**WRITTEN PROBLEM**: Can you reproduce every line of the data below without any changes, leaving out the pictures?

* begin PROVIDED RECORDS *

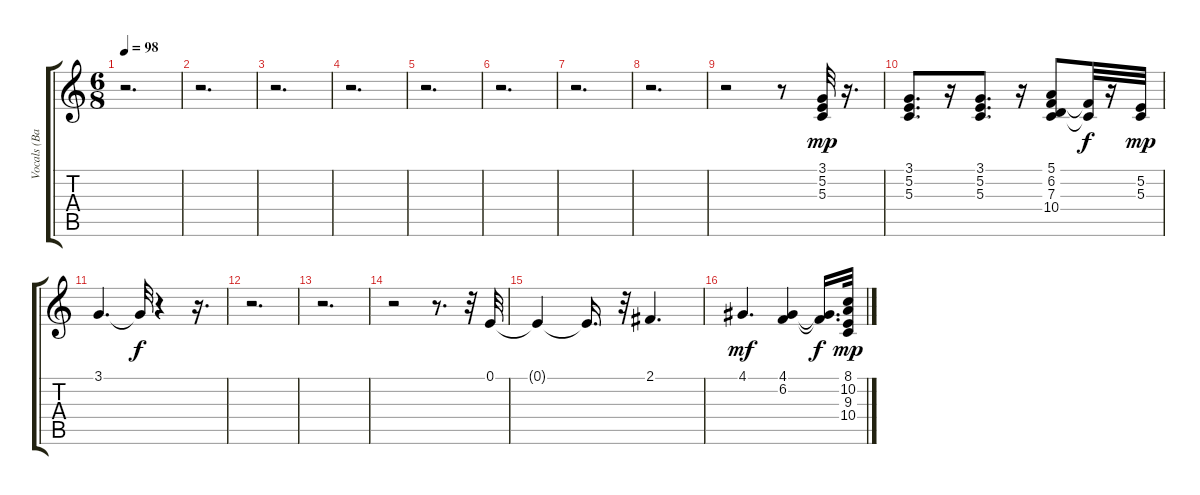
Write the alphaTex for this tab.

\track ("Vocals (Background)" "Vocals (Ba") {instrument choiraahs}
\staff {score tabs}
\tuning (E4 B3 G3 D3 A2 E2) {hide}
\ts (6 8)
\tempo 98
\clef g2
\ks c
r.2{d dy f} |
r.2{d} |
r.2{d} |
r.2{d} |
r.2{d} |
r.2{d} |
r.2{d} |
r.2{d} |
r.2 r.8 (3.1 5.2 5.3).32{dy mp} r.16{d} |
(3.1 5.2 5.3).8{d} r.16 (3.1 5.2 5.3).8{d} r.16 (5.1 6.2 7.3 10.4).8 (6.2{t} 10.4{t}).32{dy f} r.16 (5.2 5.3).32{dy mp} |
3.1.4{d} 3.1{t}.32{dy f} r.4 r.16{d} |
r.2{d} |
r.2{d} |
r.2 r.8{d} r.32 0.1.32 |
0.1{t}.4 0.1{t}.16{d} r.32 2.1.4{d} |
4.1.4{d dy mf} (4.1 6.2).4 (4.1{t} 6.2{t}).16{d dy f} (8.1 10.2 9.3 10.4).32{dy mp}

* end PROVIDED RECORDS *

**EXERCISE SOLUTION**:
Write the alphaTex for this tab.

\track ("Vocals (Background)" "Vocals (Ba") {instrument choiraahs}
\staff {score tabs}
\tuning (E4 B3 G3 D3 A2 E2) {hide}
\ts (6 8)
\tempo 98
\clef g2
\ks c
r.2{d dy f} |
r.2{d} |
r.2{d} |
r.2{d} |
r.2{d} |
r.2{d} |
r.2{d} |
r.2{d} |
r.2 r.8 (3.1 5.2 5.3).32{dy mp} r.16{d} |
(3.1 5.2 5.3).8{d} r.16 (3.1 5.2 5.3).8{d} r.16 (5.1 6.2 7.3 10.4).8 (6.2{t} 10.4{t}).32{dy f} r.16 (5.2 5.3).32{dy mp} |
3.1.4{d} 3.1{t}.32{dy f} r.4 r.16{d} |
r.2{d} |
r.2{d} |
r.2 r.8{d} r.32 0.1.32 |
0.1{t}.4 0.1{t}.16{d} r.32 2.1.4{d} |
4.1.4{d dy mf} (4.1 6.2).4 (4.1{t} 6.2{t}).16{d dy f} (8.1 10.2 9.3 10.4).32{dy mp}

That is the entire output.